Thank You, President Bush

COULD there be any upside to George Bush’s second term? Most Muslims might agree that this second chance was a poor choice, much like electing fire to deal with fire: The world burns faster. On the domestic front, the president has presided over a damning pounding ofthe middle class, a ballooning debt that will mean hell plus trillions to pay, not to mention a sharp partisan divide that reveals the mediocrity that is the girth of his piety. Internationally, the effects are no less disastrous, maybe only more obvious. America’s popularity in global polls now fits within wee margins of error.

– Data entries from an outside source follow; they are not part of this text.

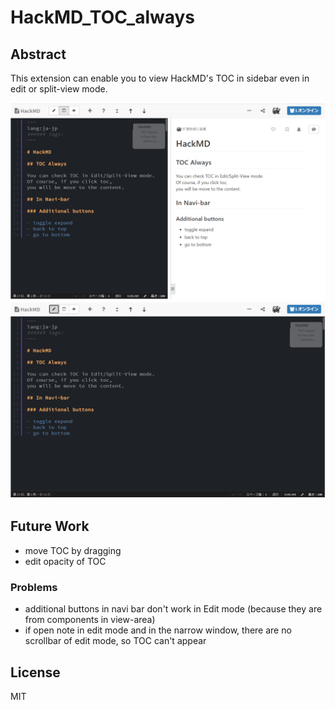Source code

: # HackMD_TOC_always


## Abstract

This extension can enable you to view HackMD's TOC in sidebar even in edit or split-view mode.

![](img/Hack_ss1.png)
![](img/Hack_ss2.png)

## Future Work

- move TOC by dragging
- edit opacity of TOC

### Problems

- additional buttons in navi bar don't work in Edit mode (because they are from components in view-area)
- if open note in edit mode and in the narrow window, there are no scrollbar of edit mode, so TOC can't appear

## License

MIT
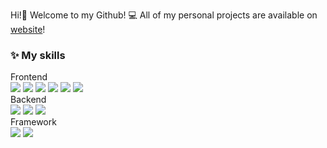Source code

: Hi!👋 Welcome to my Github! 💻 All of my personal projects are available on [website](https://anigalhub.github.io)!


### :sparkles: My skills
Frontend  <br/>
[![](https://skillicons.dev/icons?i=js)](https://developer.mozilla.org/en-US/docs/Web/JavaScript)
[![](https://skillicons.dev/icons?i=typescript)](https://www.typescriptlang.org/)
[![](https://skillicons.dev/icons?i=html)](https://www.w3.org/html/)
[![](https://skillicons.dev/icons?i=css)](https://www.w3schools.com/css/)
[![](https://skillicons.dev/icons?i=bootstrap)](https://getbootstrap.com/)
[![](https://skillicons.dev/icons?i=sass)](https://sass-lang.com/)
<br/>
Backend  <br/>
[![](https://skillicons.dev/icons?i=postgresql)](https://www.postgresql.org/)
[![](https://skillicons.dev/icons?i=nodejs)](https://nodejs.org/en/)
[![](https://skillicons.dev/icons?i=expressjs)](https://expressjs.com/)
<br/>
Framework <br/>
[![](https://skillicons.dev/icons?i=vuejs)](https://vuejs.org/)
[![](https://skillicons.dev/icons?i=nuxtjs)](https://nuxtjs.org/)


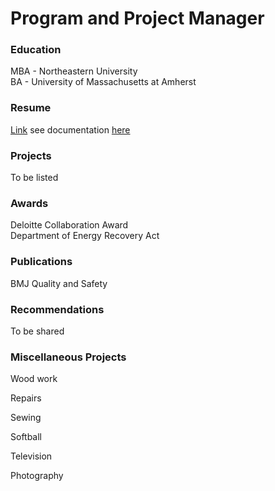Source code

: # Program and Project Manager

### Education
MBA - Northeastern University<br>
BA - University of Massachusetts at Amherst

### Resume
<a href="main/Linsonjude%20Naval%20Resume%202025.pdf">Link</a>
see documentation [here](main/Linsonjude%20Naval%20Resume%202025.pdf)

### Projects
To be listed

### Awards
Deloitte Collaboration Award<br>
Department of Energy Recovery Act

### Publications
BMJ Quality and Safety

### Recommendations
To be shared

### Miscellaneous Projects

Wood work

Repairs

Sewing

Softball

Television

Photography

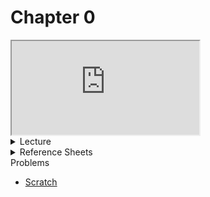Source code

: # Chapter 0

<iframe allow="accelerometer; autoplay; encrypted-media; gyroscope; picture-in-picture" allowfullscreen="" class="embed-responsive-item" src="https://video.cs50.io/jjqgP9dpD1k?screen=w3XNssqYBSU"></iframe>

<details>
  <summary>Lecture</summary>
  <ul>
    <li><a href="https://cdn.cs50.net/2019/fall/lectures/0/lecture0.mp3.download">Audio</a></li>
    <li><a href="https://cs50.harvard.edu/ap/2021/curriculum/x/notes/0/">Notes</a></li>
    <summary>Slides</summary>
    <ul>
      <li><a href="https://docs.google.com/presentation/d/17wRd8ksO6QkUq906SUgm17AqcI-Jan42jkY-EmufxnE/edit?usp=sharing">Google Slides</a></li>
      <li><a href="https://cdn.cs50.net/2019/fall/lectures/0/lecture0.pdf">PDF</a></li>
    </ul>
    <summary>Source Code</summary>
    <ul>
      <li><a href="https://cdn.cs50.net/2019/fall/lectures/0/src0/">Index</a></li>
      <li><a href="https://scratch.mit.edu/studios/25128634/">Studio</a></li>
      <li><a href="https://cdn.cs50.net/2019/fall/lectures/0/src0.zip">Zip</a></li>
    </ul>
  </ul>   
</details>

<details>  
  <summary>Reference Sheets</summary>
  <ul>
    <li><a href="\ap\assets\pdfs\algorithms.pdf">Algorithms</a></li>
    <li><a href="\ap\assets\pdfs\ascii.pdf">ASCII</a></li>
    <li><a href="\ap\assets\pdfs\binary.pdf">Binary</a></li>
    <li><a href="\ap\assets\pdfs\pseudocode.pdf">Pseudocode</a></li>
    <li><a href="\ap\assets\pdfs\scratch.pdf">Scratch</a></li>
  </ul>
</details>

</details>
  <summary>Problems</summary>
  <ul>
    <li><a href="https://cs50.harvard.edu/ap/2021/curriculum/x/psets/0/scratch/">Scratch</a></li>
  </ul>
</details>


<!-- * [Notes](notes)
* Problem
  * [Scratch](https://docs.cs50.net/2019/ap/problems/scratch/scratch.html)
* [Slides](https://cdn.cs50.net/2018/fall/lectures/0/lecture0.pdf)
* Source Code from Lecture
  * [Index](https://cdn.cs50.net/2018/fall/lectures/0/src0/)
  * [ZIP](https://cdn.cs50.net/2018/fall/lectures/0/src0.zip)
* [Syllabus]({{ "/syllabus" | relative_url }})
* [Video](https://video.cs50.net/2018/fall/lectures/0)
* Reference Sheets
  * [Algorithms](https://ap.cs50.school/assets/pdfs/algorithms.pdf)
  * [ASCII](https://ap.cs50.school/assets/pdfs/ascii.pdf)
  * [Binary](https://ap.cs50.school/assets/pdfs/binary.pdf)
  * [Pseudocode](https://ap.cs50.school/assets/pdfs/pseudocode.pdf)
  * [Scratch](https://ap.cs50.school/assets/pdfs/scratch.pdf) -->
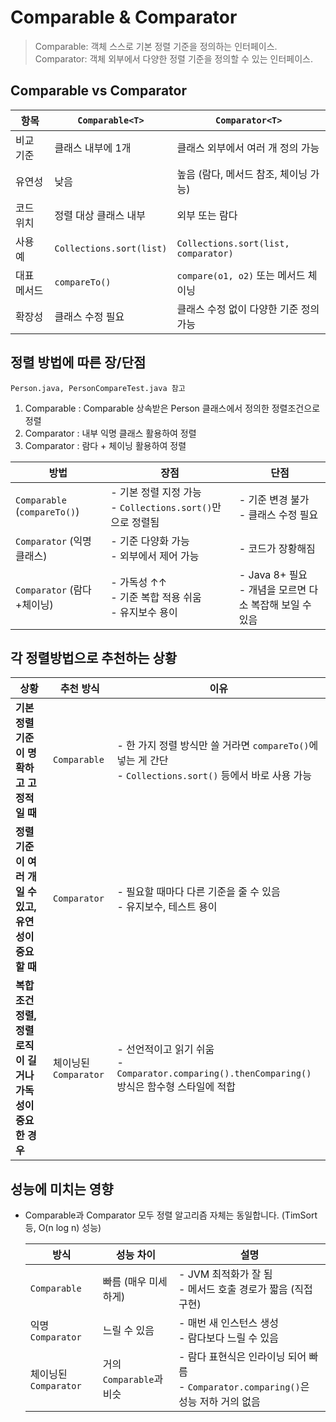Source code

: 
# Comparable & Comparator
> Comparable: 객체 스스로 기본 정렬 기준을 정의하는 인터페이스.    
> Comparator: 객체 외부에서 다양한 정렬 기준을 정의할 수 있는 인터페이스.

## Comparable vs Comparator
| 항목     | `Comparable<T>`          | `Comparator<T>`                      |
| ------ | ------------------------ | ------------------------------------ |
| 비교 기준  | 클래스 내부에 1개               | 클래스 외부에서 여러 개 정의 가능                  |
| 유연성    | 낮음                       | 높음 (람다, 메서드 참조, 체이닝 가능)              |
| 코드 위치  | 정렬 대상 클래스 내부             | 외부 또는 람다                             |
| 사용 예   | `Collections.sort(list)` | `Collections.sort(list, comparator)` |
| 대표 메서드 | `compareTo()`            | `compare(o1, o2)` 또는 메서드 체이닝         |
| 확장성    | 클래스 수정 필요                | 클래스 수정 없이 다양한 기준 정의 가능               |

## 정렬 방법에 따른 장/단점
`Person.java, PersonCompareTest.java 참고`    
1. Comparable : Comparable 상속받은 Person 클래스에서 정의한 정렬조건으로 정렬
2. Comparator : 내부 익명 클래스 활용하여 정렬
3. Comparator : 람다 + 체이닝 활용하여 정렬

| 방법                           | 장점                                             | 단점                                       |
| ---------------------------- | ---------------------------------------------- | ---------------------------------------- |
| `Comparable` (`compareTo()`) | - 기본 정렬 지정 가능<br>- `Collections.sort()`만으로 정렬됨 | - 기준 변경 불가<br>- 클래스 수정 필요                |
| `Comparator` (익명 클래스)        | - 기준 다양화 가능<br>- 외부에서 제어 가능                    | - 코드가 장황해짐                               |
| `Comparator` (람다+체이닝)        | - 가독성 ↑↑<br>- 기준 복합 적용 쉬움<br>- 유지보수 용이         | - Java 8+ 필요<br>- 개념을 모르면 다소 복잡해 보일 수 있음 |

## 각 정렬방법으로 추천하는 상황
| 상황                                   | 추천 방식             | 이유                                                                                |
| ------------------------------------ | ----------------- | --------------------------------------------------------------------------------- |
| **기본 정렬 기준이 명확하고 고정적일 때**            | `Comparable`      | - 한 가지 정렬 방식만 쓸 거라면 `compareTo()`에 넣는 게 간단<br>- `Collections.sort()` 등에서 바로 사용 가능 |
| **정렬 기준이 여러 개일 수 있고, 유연성이 중요할 때**    | `Comparator`      | - 필요할 때마다 다른 기준을 줄 수 있음<br>- 유지보수, 테스트 용이                                         |
| **복합 조건 정렬, 정렬 로직이 길거나 가독성이 중요한 경우** | 체이닝된 `Comparator` | - 선언적이고 읽기 쉬움<br>- `Comparator.comparing().thenComparing()` 방식은 함수형 스타일에 적합       |

## 성능에 미치는 영향
- Comparable과 Comparator 모두 정렬 알고리즘 자체는 동일합니다. (TimSort 등, O(n log n) 성능)

  | 방식                | 성능 차이               | 설명                                                              |
  | ----------------- | ------------------- | --------------------------------------------------------------- |
  | `Comparable`      | 빠름 (매우 미세하게)        | - JVM 최적화가 잘 됨<br>- 메서드 호출 경로가 짧음 (직접 구현)                       |
  | 익명 `Comparator`   | 느릴 수 있음             | - 매번 새 인스턴스 생성<br>- 람다보다 느릴 수 있음                                |
  | 체이닝된 `Comparator` | 거의 `Comparable`과 비슷 | - 람다 표현식은 인라이닝 되어 빠름<br>- `Comparator.comparing()`은 성능 저하 거의 없음 |




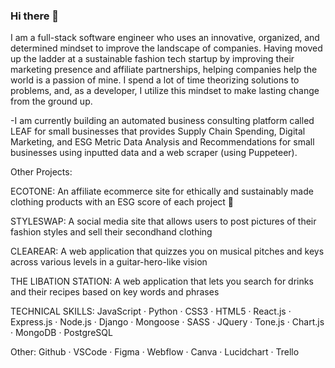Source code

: ### Hi there 👋
I am a full-stack software engineer who uses an innovative, organized, and determined mindset to improve the landscape of companies. Having moved up the ladder at a sustainable fashion tech startup by improving their marketing presence and affiliate partnerships, helping companies help the world is a passion of mine. I spend a lot of time theorizing solutions to problems, and, as a developer, I utilize this mindset to make lasting change from the ground up.

-I am currently building an automated business consulting platform called LEAF for small businesses that provides Supply Chain Spending, Digital Marketing, and ESG Metric Data Analysis and Recommendations for small businesses using inputted data and a web scraper (using Puppeteer).

Other Projects: 

ECOTONE: An affiliate ecommerce site for ethically and sustainably made clothing products with an ESG score of each project 🌱

STYLESWAP: A social media site that allows users to post pictures of their fashion styles and sell their secondhand clothing 

CLEAREAR: A web application that quizzes you on musical pitches and keys across various levels in a guitar-hero-like vision

THE LIBATION STATION: A web application that lets you search for drinks and their recipes based on key words and phrases

TECHNICAL SKILLS: JavaScript · Python · CSS3 · HTML5 · React.js · Express.js · Node.js · Django · Mongoose · SASS · JQuery · Tone.js · Chart.js · MongoDB · PostgreSQL

Other: Github · VSCode · Figma · Webflow · Canva · Lucidchart · Trello
<!--
**jlemenager/jlemenager** is a ✨ _special_ ✨ repository because its `README.md` (this file) appears on your GitHub profile.

Here are some ideas to get you started:

- 🔭 I’m currently working on ...
- 🌱 I’m currently learning ...
- 👯 I’m looking to collaborate on ...
- 🤔 I’m looking for help with ...
- 💬 Ask me about ...
- 📫 How to reach me: ...
- 😄 Pronouns: ...
- ⚡ Fun fact: ...
-->
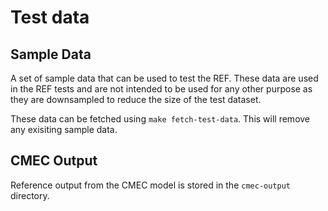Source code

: # Test data

## Sample Data

A set of sample data that can be used to test the REF.
These data are used in the REF tests and are not intended to be used for any other purpose
as they are downsampled to reduce the size of the test dataset.

These data can be fetched using `make fetch-test-data`.
This will remove any exisiting sample data.


## CMEC Output

Reference output from the CMEC model is stored in the `cmec-output` directory.
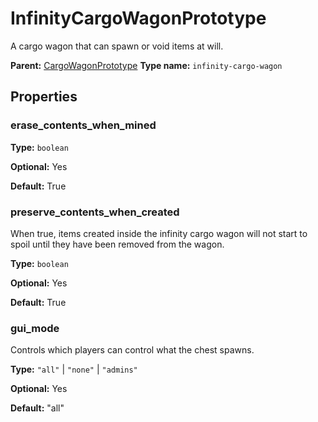 # InfinityCargoWagonPrototype

A cargo wagon that can spawn or void items at will.

**Parent:** [CargoWagonPrototype](CargoWagonPrototype.md)
**Type name:** `infinity-cargo-wagon`

## Properties

### erase_contents_when_mined

**Type:** `boolean`

**Optional:** Yes

**Default:** True

### preserve_contents_when_created

When true, items created inside the infinity cargo wagon will not start to spoil until they have been removed from the wagon.

**Type:** `boolean`

**Optional:** Yes

**Default:** True

### gui_mode

Controls which players can control what the chest spawns.

**Type:** `"all"` | `"none"` | `"admins"`

**Optional:** Yes

**Default:** "all"

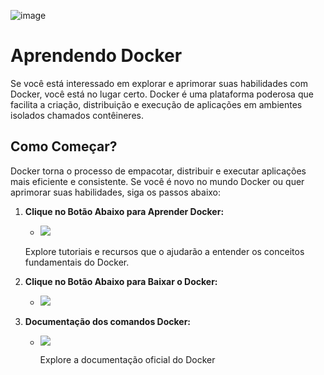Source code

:
![image](https://github.com/GuilhermeNobrega/Senado/assets/100214869/a2982a1e-1e5a-48b2-ac2e-861d744151ca)
<br>
# Aprendendo Docker

Se você está interessado em explorar e aprimorar suas habilidades com Docker, você está no lugar certo. Docker é uma plataforma poderosa que facilita a criação, distribuição e execução de aplicações em ambientes isolados chamados contêineres.

## Como Começar?

Docker torna o processo de empacotar, distribuir e executar aplicações mais eficiente e consistente. Se você é novo no mundo Docker ou quer aprimorar suas habilidades, siga os passos abaixo:

1. **Clique no Botão Abaixo para Aprender Docker:**
   - [![](https://img.shields.io/badge/AprenderDocker-blue.svg)](https://learndocker.online/courses/)
   
   Explore tutoriais e recursos que o ajudarão a entender os conceitos fundamentais do Docker.

2. **Clique no Botão Abaixo para Baixar o Docker:**
   - [![](https://img.shields.io/badge/InstallDocker-black.svg)](https://docs.docker.com/desktop/install/windows-install/)

3. **Documentação dos comandos Docker:**
   - [![](https://img.shields.io/badge/Commands-red.svg)](https://docs.docker.com/engine/reference/commandline/container_ls/)
  
     Explore a documentação oficial do Docker
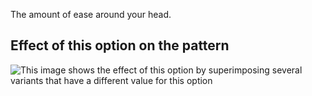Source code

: The amount of ease around your head.

## Effect of this option on the pattern

![This image shows the effect of this option by superimposing several variants that have a different value for this option](florent\_headease\_sample.svg "Effect of this option on the pattern")
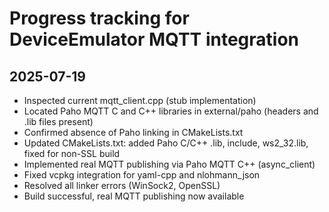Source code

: # Progress tracking for DeviceEmulator MQTT integration

## 2025-07-19
- Inspected current mqtt_client.cpp (stub implementation)
- Located Paho MQTT C and C++ libraries in external/paho (headers and .lib files present)
- Confirmed absence of Paho linking in CMakeLists.txt
- Updated CMakeLists.txt: added Paho C/C++ .lib, include, ws2_32.lib, fixed for non-SSL build
- Implemented real MQTT publishing via Paho MQTT C++ (async_client)
- Fixed vcpkg integration for yaml-cpp and nlohmann_json
- Resolved all linker errors (WinSock2, OpenSSL)
- Build successful, real MQTT publishing now available
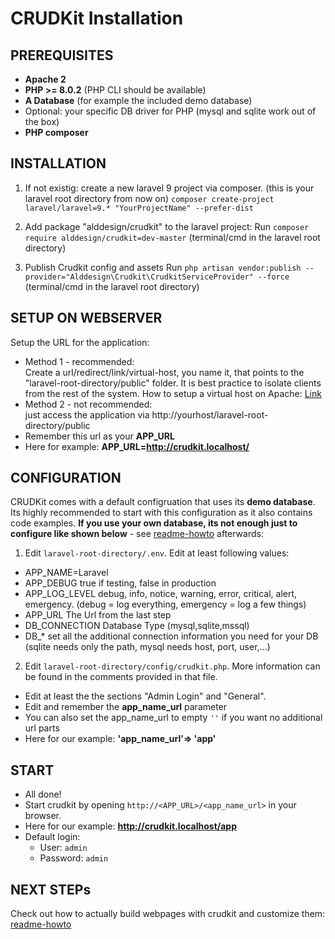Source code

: # CRUDKit Installation
## PREREQUISITES
* **Apache 2**
* **PHP >= 8.0.2** (PHP CLI should be available)
* **A Database** (for example the included demo database)
* Optional: your specific DB driver for PHP (mysql and sqlite work out of the box)
* **PHP composer**

## INSTALLATION
1. If not existig: create a new laravel 9 project via composer. (this is your laravel root directory from now on)
`composer create-project laravel/laravel=9.* "YourProjectName" --prefer-dist`

2. Add package "alddesign/crudkit" to the laravel project:
Run `composer require alddesign/crudkit=dev-master` (terminal/cmd in the laravel root directory)

3. Publish Crudkit config and assets
Run `php artisan vendor:publish --provider="Alddesign\Crudkit\CrudkitServiceProvider" --force` (terminal/cmd in the laravel root directory)

## SETUP ON WEBSERVER
Setup the URL for the application:
* Method 1 - recommended:  
Create a url/redirect/link/virtual-host, you name it, that points to the "laravel-root-directory/public" folder. It is best practice to isolate clients from the rest of the system. How to setup a virtual host on Apache: [Link](https://www.thegeekstuff.com/2011/07/apache-virtual-host/)
* Method 2 - not recommended:  
just access the application via http://yourhost/laravel-root-directory/public
* Remember this url as your **APP_URL**
* Here for example: **APP_URL=http://crudkit.localhost/**


## CONFIGURATION
CRUDKit comes with a default configruation that uses its **demo database**. Its highly recommended to start with this configuration as it also contains code examples. **If you use your own database, its not enough just to configure like shown below** - see [readme-howto](./readme-howto.md) afterwards:
1. Edit `laravel-root-directory/.env`. Edit at least following values:
* APP_NAME=Laravel
* APP_DEBUG		true if testing, false in production
* APP_LOG_LEVEL	debug, info, notice, warning, error, critical, alert, emergency. (debug = log everything, emergency = log a few things)
* APP_URL			The Url from the last step
* DB_CONNECTION	Database Type (mysql,sqlite,mssql)
* DB_* set all the additional connection information you need for your DB (sqlite needs only the path, mysql needs host, port, user,...)

2. Edit `laravel-root-directory/config/crudkit.php`. More information can be found in the comments provided in that file. 
* Edit at least the the sections "Admin Login" and "General".
* Edit and remember the **app_name_url** parameter 
* You can also set the app_name_url to empty `''` if you want no additional url parts
* Here for our example: **'app_name_url'=> 'app'**

## START
* All done!
* Start crudkit by opening `http://<APP_URL>/<app_name_url>` in your browser.
* Here for our example: **http://crudkit.localhost/app**
* Default login: 
    * User: `admin`
    * Password: `admin`

## NEXT STEPs
Check out how to actually build webpages with crudkit and customize them: [readme-howto](./readme-howto.md) 
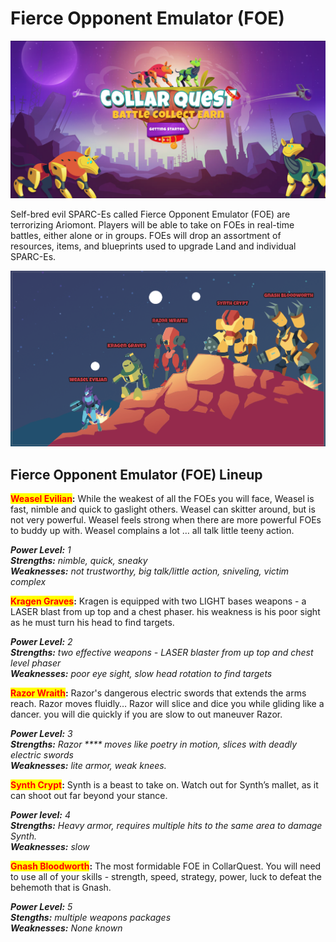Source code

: # Fierce Opponent Emulator (FOE)

![CollarQuest a Metaverse Play2Earn Ecosystem](<../../../.gitbook/assets/image (1) (2).png>)

Self-bred evil SPARC-Es called Fierce Opponent Emulator (FOE) are terrorizing Ariomont. Players will be able to take on FOEs in real-time battles, either alone or in groups. FOEs will drop an assortment of resources, items, and blueprints used to upgrade Land and individual SPARC-Es.

![Fierce Opponent Emulator Lineup](../../../.gitbook/assets/FOEs.png)

## **Fierce Opponent Emulator (FOE) Lineup**

<mark style="color:red;">**Weasel Evilian**</mark>**:**  While the weakest of all the FOEs you will face, Weasel is fast, nimble and quick to gaslight others.  Weasel can skitter around, but is not very powerful.  Weasel feels strong when there are more powerful FOEs to buddy up with.  Weasel complains a lot … all talk little teeny action.

_**Power Level:** 1_\
_**Strengths:** nimble, quick, sneaky_\
_**Weaknesses:** not trustworthy, big talk/little action, sniveling, victim complex_



<mark style="color:red;">**Kragen Graves**</mark>**:** Kragen is equipped with two LIGHT bases weapons  -  a LASER blast from up top and a chest phaser. his weakness is his poor sight as he must turn his head to find targets.&#x20;

_**Power Level:** 2_\
_**Strengths:** two effective weapons - LASER blaster from up top and chest level phaser_\
_**Weaknesses:** poor eye sight, slow head rotation to find targets_



<mark style="color:red;">**Razor Wraith**</mark>**:** Razor's dangerous electric swords that extends the arms reach.  Razor moves fluidly… Razor will slice and dice you while gliding like a dancer.  you will die quickly if you are slow to out maneuver Razor.

_**Power Level:** 3_\
_**Strengths:** Razor **** moves like poetry in motion, slices with deadly electric swords_\
_**Weaknesses:**  lite armor, weak knees._



<mark style="color:red;">**Synth Crypt**</mark>**:**  Synth is a beast to take on.  Watch out for Synth’s mallet, as it can shoot out far beyond your stance.

_**Power level:** 4_\
_**Strengths:** Heavy armor, requires multiple hits to the same area to damage Synth._\
_**Weaknesses:**  slow_



<mark style="color:red;">**Gnash Bloodworth**</mark>**:**  The most formidable FOE in CollarQuest.  You will need to use all of your skills - strength, speed, strategy, power, luck to defeat the behemoth that is Gnash.  &#x20;

_**Power Level:** 5_\
_**Stengths:**  multiple weapons packages_\
_**Weaknesses:** None known_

Maybe decades from now, perceptive historians will understand this presidency: not America beginning its century of triumph, but America, an underpowered hyperpower in a world nauseated by free-world, free-market, self-serve moralizing. Did it have to be this way? Did democracy have to mutate, gone from the wisdom of federalism to the unfriendly ghost of numerology? What once was the check and balance, the dispersal of power to prevent the arrogance and corruption we Muslims are politically too familiar with now is shrunk to vapid popularity contests. In other words, the republic became reduced to mere concern with the re-engineering of the public’s opinions.

Because democratization began to affect the judgment of all experiences, we found in the absence ofthe divine no higher moral standard than the lowest common denominator. From sexual morality to aesthetic philosophy, numbers became the key to understanding what couldn’t be qualified. (When in doubt, count.) With data that makes a mockery of statistics, Alfred Kinsey claimed that a certain percentage of men had had homosexual experiences; that percentage became necessary and sufficient to the determination of sexual behavior. Now, movies, music, lifestyles, resource consumption, all are increasingly judged by popularity alone.
How can you, after all, argue that Hollywood is churning out very bad movies when Hollywood’s still pulling in billions of dollars from millions of viewers? How can one suggest a hierarchy of literature if Harry Potter, in which even pop spirituality is degraded into sort of good versus yucky bad, is so unbearably popular? (Tens of millions of readers can’t be wrong!) But now, thanks to George Bush, they can be, and that is why those of us who still believe that the simultaneous inflation of pants, egos, breasts and bank accounts are not tolerable topics for lyrics have cause for hope.

When millions of Americans voted for George Bush to continue in office, they proved that numbers alone do not equal right and wrong. Of course, the consequences of this for American democracy, a democracy born in an agrarian era and struggling to cope with a globalizing, industrialized, branded, mega-corporation generation, are another topic, much more appropriate for a book or two. In the meantime, though, I am happy that I no longer have to accept the taste of the many. Look where it got us politically. Never mind musically.